Nutrient intake: relationships with lipids and lipoproteins in 6--19-year-old children--the Princeton School District study
- PMID: 7354721
- DOI: 10.1016/0026-0495(80)90137-7
Nutrient intake: relationships with lipids and lipoproteins in 6--19-year-old children--the Princeton School District study
Abstract
Relationships between nutrient intakes and plasma lipids and lipoproteins were studied in 949 randomly selected children, ages 6--19, in the biracial, suburban, Princeton School District. While nutrient intake increased with age in males, such age-associated increases in nutrient ingestion were much less consistent or were not significant for females. Primarily in the 6--9 and 10--12 yr age groups, white children ingested more total calories, more saturated fat, and a lower ratio of polyunsaturated to saturated (P/S) fat, more total carbohydrates, sucrose, starch, and other carbohydrates, and more protein than black children.
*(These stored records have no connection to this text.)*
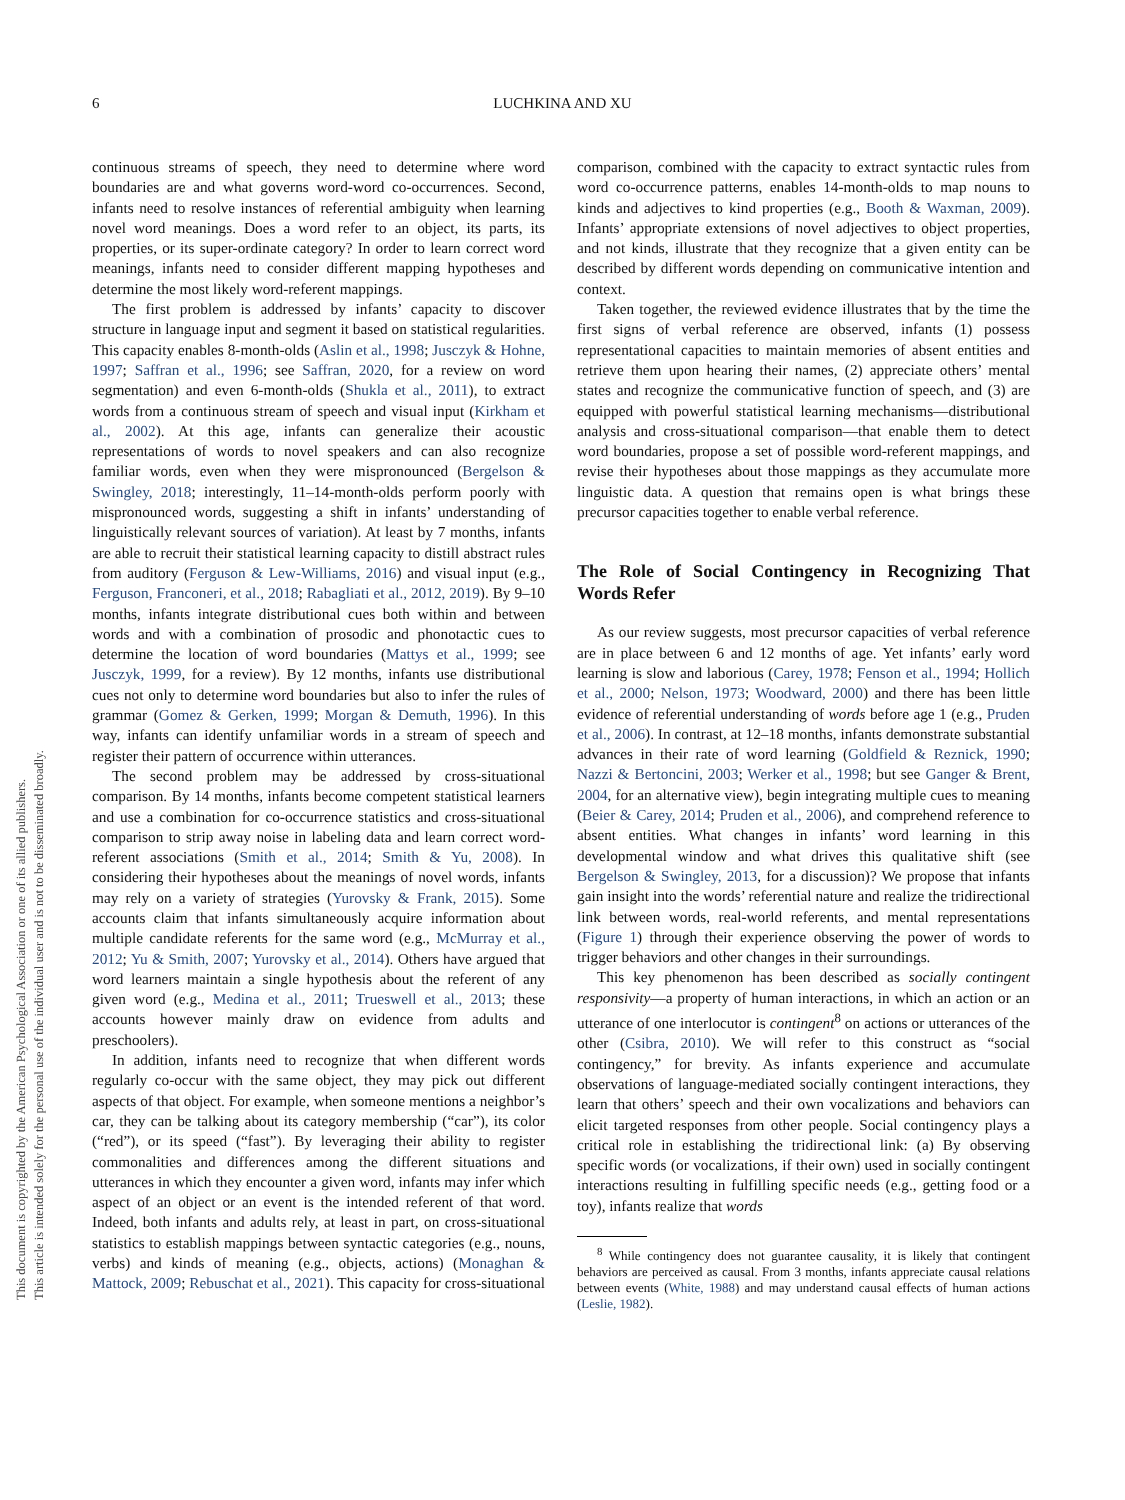This document is copyrighted by the American Psychological Association or one of its allied publishers.
This article is intended solely for the personal use of the individual user and is not to be disseminated broadly.
6 LUCHKINA AND XU
continuous streams of speech, they need to determine where word boundaries are and what governs word-word co-occurrences. Second, infants need to resolve instances of referential ambiguity when learning novel word meanings. Does a word refer to an object, its parts, its properties, or its super-ordinate category? In order to learn correct word meanings, infants need to consider different mapping hypotheses and determine the most likely word-referent mappings.
The first problem is addressed by infants’ capacity to discover structure in language input and segment it based on statistical regularities. This capacity enables 8-month-olds (Aslin et al., 1998; Jusczyk & Hohne, 1997; Saffran et al., 1996; see Saffran, 2020, for a review on word segmentation) and even 6-month-olds (Shukla et al., 2011), to extract words from a continuous stream of speech and visual input (Kirkham et al., 2002). At this age, infants can generalize their acoustic representations of words to novel speakers and can also recognize familiar words, even when they were mispronounced (Bergelson & Swingley, 2018; interestingly, 11–14-month-olds perform poorly with mispronounced words, suggesting a shift in infants’ understanding of linguistically relevant sources of variation). At least by 7 months, infants are able to recruit their statistical learning capacity to distill abstract rules from auditory (Ferguson & Lew-Williams, 2016) and visual input (e.g., Ferguson, Franconeri, et al., 2018; Rabagliati et al., 2012, 2019). By 9–10 months, infants integrate distributional cues both within and between words and with a combination of prosodic and phonotactic cues to determine the location of word boundaries (Mattys et al., 1999; see Jusczyk, 1999, for a review). By 12 months, infants use distributional cues not only to determine word boundaries but also to infer the rules of grammar (Gomez & Gerken, 1999; Morgan & Demuth, 1996). In this way, infants can identify unfamiliar words in a stream of speech and register their pattern of occurrence within utterances.
The second problem may be addressed by cross-situational comparison. By 14 months, infants become competent statistical learners and use a combination for co-occurrence statistics and cross-situational comparison to strip away noise in labeling data and learn correct word-referent associations (Smith et al., 2014; Smith & Yu, 2008). In considering their hypotheses about the meanings of novel words, infants may rely on a variety of strategies (Yurovsky & Frank, 2015). Some accounts claim that infants simultaneously acquire information about multiple candidate referents for the same word (e.g., McMurray et al., 2012; Yu & Smith, 2007; Yurovsky et al., 2014). Others have argued that word learners maintain a single hypothesis about the referent of any given word (e.g., Medina et al., 2011; Trueswell et al., 2013; these accounts however mainly draw on evidence from adults and preschoolers).
In addition, infants need to recognize that when different words regularly co-occur with the same object, they may pick out different aspects of that object. For example, when someone mentions a neighbor’s car, they can be talking about its category membership (“car”), its color (“red”), or its speed (“fast”). By leveraging their ability to register commonalities and differences among the different situations and utterances in which they encounter a given word, infants may infer which aspect of an object or an event is the intended referent of that word. Indeed, both infants and adults rely, at least in part, on cross-situational statistics to establish mappings between syntactic categories (e.g., nouns, verbs) and kinds of meaning (e.g., objects, actions) (Monaghan & Mattock, 2009; Rebuschat et al., 2021). This capacity for cross-situational
comparison, combined with the capacity to extract syntactic rules from word co-occurrence patterns, enables 14-month-olds to map nouns to kinds and adjectives to kind properties (e.g., Booth & Waxman, 2009). Infants’ appropriate extensions of novel adjectives to object properties, and not kinds, illustrate that they recognize that a given entity can be described by different words depending on communicative intention and context.
Taken together, the reviewed evidence illustrates that by the time the first signs of verbal reference are observed, infants (1) possess representational capacities to maintain memories of absent entities and retrieve them upon hearing their names, (2) appreciate others’ mental states and recognize the communicative function of speech, and (3) are equipped with powerful statistical learning mechanisms—distributional analysis and cross-situational comparison—that enable them to detect word boundaries, propose a set of possible word-referent mappings, and revise their hypotheses about those mappings as they accumulate more linguistic data. A question that remains open is what brings these precursor capacities together to enable verbal reference.
The Role of Social Contingency in Recognizing That Words Refer
As our review suggests, most precursor capacities of verbal reference are in place between 6 and 12 months of age. Yet infants’ early word learning is slow and laborious (Carey, 1978; Fenson et al., 1994; Hollich et al., 2000; Nelson, 1973; Woodward, 2000) and there has been little evidence of referential understanding of words before age 1 (e.g., Pruden et al., 2006). In contrast, at 12–18 months, infants demonstrate substantial advances in their rate of word learning (Goldfield & Reznick, 1990; Nazzi & Bertoncini, 2003; Werker et al., 1998; but see Ganger & Brent, 2004, for an alternative view), begin integrating multiple cues to meaning (Beier & Carey, 2014; Pruden et al., 2006), and comprehend reference to absent entities. What changes in infants’ word learning in this developmental window and what drives this qualitative shift (see Bergelson & Swingley, 2013, for a discussion)? We propose that infants gain insight into the words’ referential nature and realize the tridirectional link between words, real-world referents, and mental representations (Figure 1) through their experience observing the power of words to trigger behaviors and other changes in their surroundings.
This key phenomenon has been described as socially contingent responsivity—a property of human interactions, in which an action or an utterance of one interlocutor is contingent<sup>8</sup> on actions or utterances of the other (Csibra, 2010). We will refer to this construct as “social contingency,” for brevity. As infants experience and accumulate observations of language-mediated socially contingent interactions, they learn that others’ speech and their own vocalizations and behaviors can elicit targeted responses from other people. Social contingency plays a critical role in establishing the tridirectional link: (a) By observing specific words (or vocalizations, if their own) used in socially contingent interactions resulting in fulfilling specific needs (e.g., getting food or a toy), infants realize that words
<sup>8</sup> While contingency does not guarantee causality, it is likely that contingent behaviors are perceived as causal. From 3 months, infants appreciate causal relations between events (White, 1988) and may understand causal effects of human actions (Leslie, 1982).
After adjusting for age, race, sex, weight, and height, several nutrient-lipid and lipoprotein partial correlation coefficients were significant, but of relatively low magnitude. There were weak but significant inverse correlations between dietary P/S ratios and dietary carbohydrates with both total (r = -.07, -0.7) and low-density lipoprotein cholesterol (C-LDL), (r = -.07, -.08). Plasma high-density lipoprotein cholesterol (C-HDL) was inversely and significantly correlated with dietary sucrose (r = -.07); plasma triglyceride correlated positively with dietary sucrose (r = .08). Potential relationships between nutrients and lipids-lipoproteins were also examined in children at the extremes of, and in the middle of, lipid-lipoprotein distributions. After covariance adjustment for age, sex, race, and Quetelet index, children having the highest levels of C-HDL had the lowest intake of dietary carbohydrate and total calories. After further covariance adjustment for total calories, children at the highest end of the plasma cholesterol distribution had a greater intake of cholesterol and total protein than did children in the lowest end of the distribution. Nutrient intake may play a small but significant role relative to lipids and lipoproteins in children, and as such, may have importance relative to pediatric precursors of atherosclerosis.